Not sure where this stock will go now. Might be worth checking the ann though. I dare say the punters who picked this up at the top will have singed their fingers slightly, for now.


----------



## SevenFX (10 January 2007)

*Re: GOA - Gold Aura*

Kennas you can be the only one hogging this thread, so thought I'll join you.   

This suckers moving fast...so hold on..


----------



## SevenFX (10 January 2007)

*Re: GOA - Gold Aura*



			
				kennas said:
			
		

> Well that was interesting. Opened up 110% and is now being sold down.
> 
> Not sure where this stock will go now. Might be worth checking the ann though. I dare say the punters who picked this up at the top will have singed their fingers slightly, for now.




K.

You may like to check out USA on first day of oversubscribed which listed at 20, opened at 30, and headed down 4 .22c b4 closing at 24c.

Not on ann news, but same pattern b4 open.

EDIT: Look at USA Now in few short months.


----------



## SevenFX (10 January 2007)

*Re: GOA - Gold Aura*

My Turn K.

Buyers want to bring it below 15c to 14.5 (expect small selloff there) which is low of day (so far) hence standoff.

Strong resistance at 16c, which becomes support (obvious) when sp over that..


----------



## Sean K (10 January 2007)

*Re: GOA - Gold Aura*



			
				SevenFX said:
			
		

> My Turn K.
> 
> Buyers want to bring it below 15c to 14.5 (expect small selloff there) which is low of day (so far) hence standoff.
> 
> Strong resistance at 16c, which becomes support (obvious) when sp over that..



SevenFX
Yeah, looks to be pivoting between .15 and .16 ish....

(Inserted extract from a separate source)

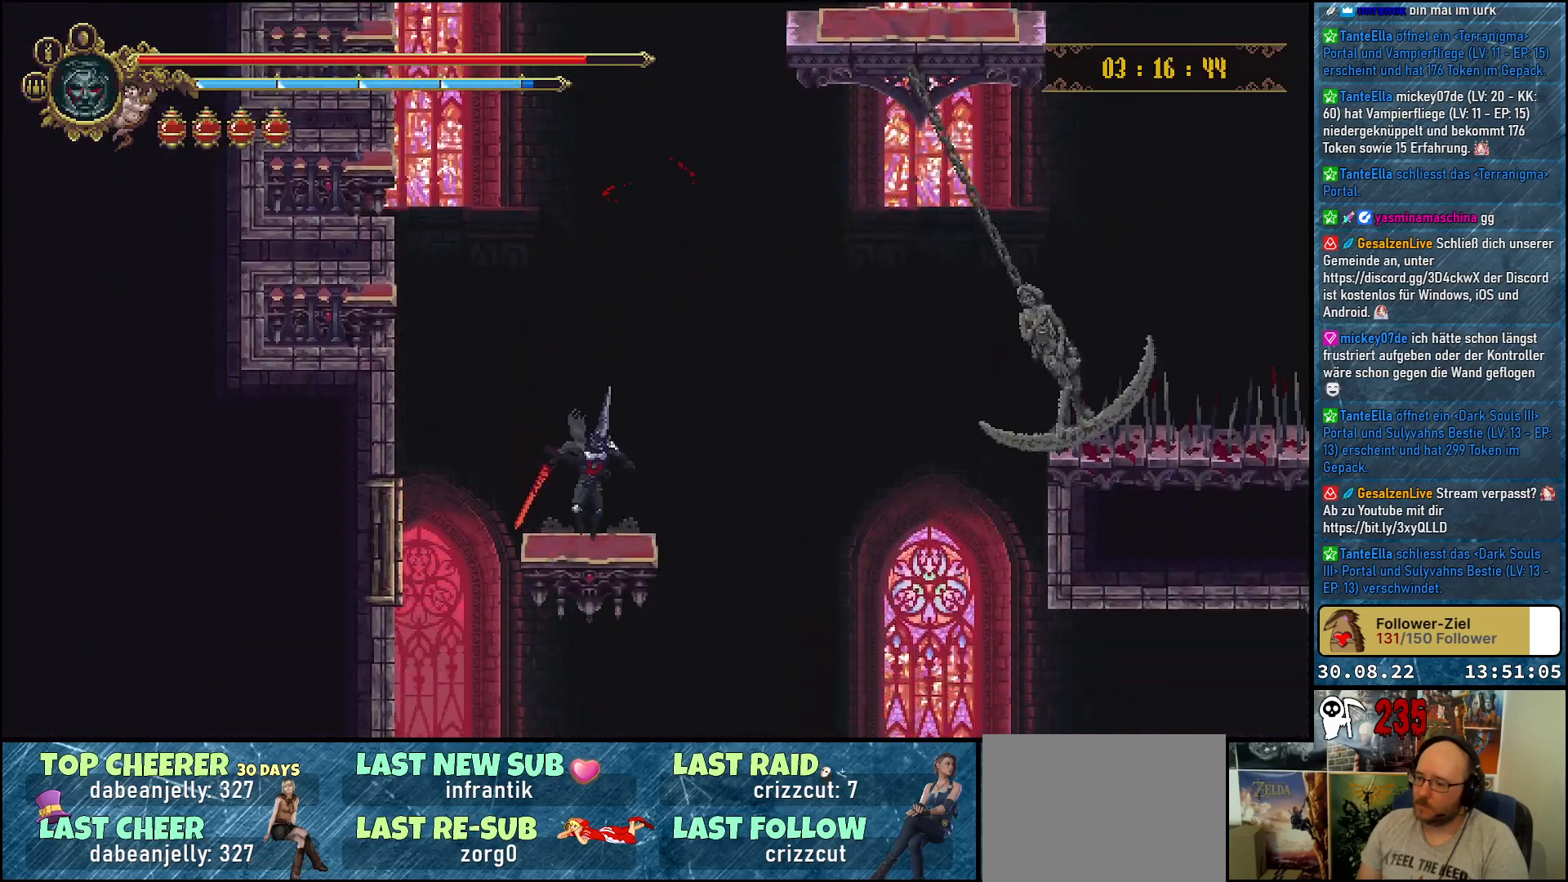
{"buttons": ["DPAD_DOWN"], "left_stick": "center", "right_stick": "center", "events": [[433, "DPAD_DOWN", "down"]]}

Will be interesting to see how the market behaves once the results are analysed. 3.5m @ 94 g/t au and 1m @217 g/t au sounds ok within the overall results.

There's a bit of a gap to fill here:


----------



## blobbob (10 January 2007)

*Re: GOA - Gold Aura*



			
				kennas said:
			
		

> T
> 
> . 3.5m @ 94 g/t au and 1m @217 g/t au sounds ok within the overall results.
> :




its AG not au


----------



## Sean K (10 January 2007)

*Re: GOA - Gold Aura*



			
				blobbob said:
			
		

> its AG not au



Aaah, thanks for correcting that. That's not really that great then is it?


----------



## SevenFX (10 January 2007)

*Re: GOA - Gold Aura*

Strong resistance on GOA at .16 atm.... but def in watch list.


----------



## Out Too Soon (12 February 2007)

*Re: GOA - Gold Aura*

So the rights issue was under-subscribed, looks like the board was over confident about the effect the ann would have. With the gold price going up again/still I wonder how long before these guys actually plan to get something out of the ground.


----------



## powerkoala (17 May 2007)

*Re: GOA - Gold Aura*

announcement just out
quite a nice grade for gold
also looking good on the chart though
any other opinion?


----------



## Ruprect (21 May 2007)

*Re: GOA - Gold Aura*



powerkoala said:


> announcement just out
> quite a nice grade for gold
> also looking good on the chart though
> any other opinion?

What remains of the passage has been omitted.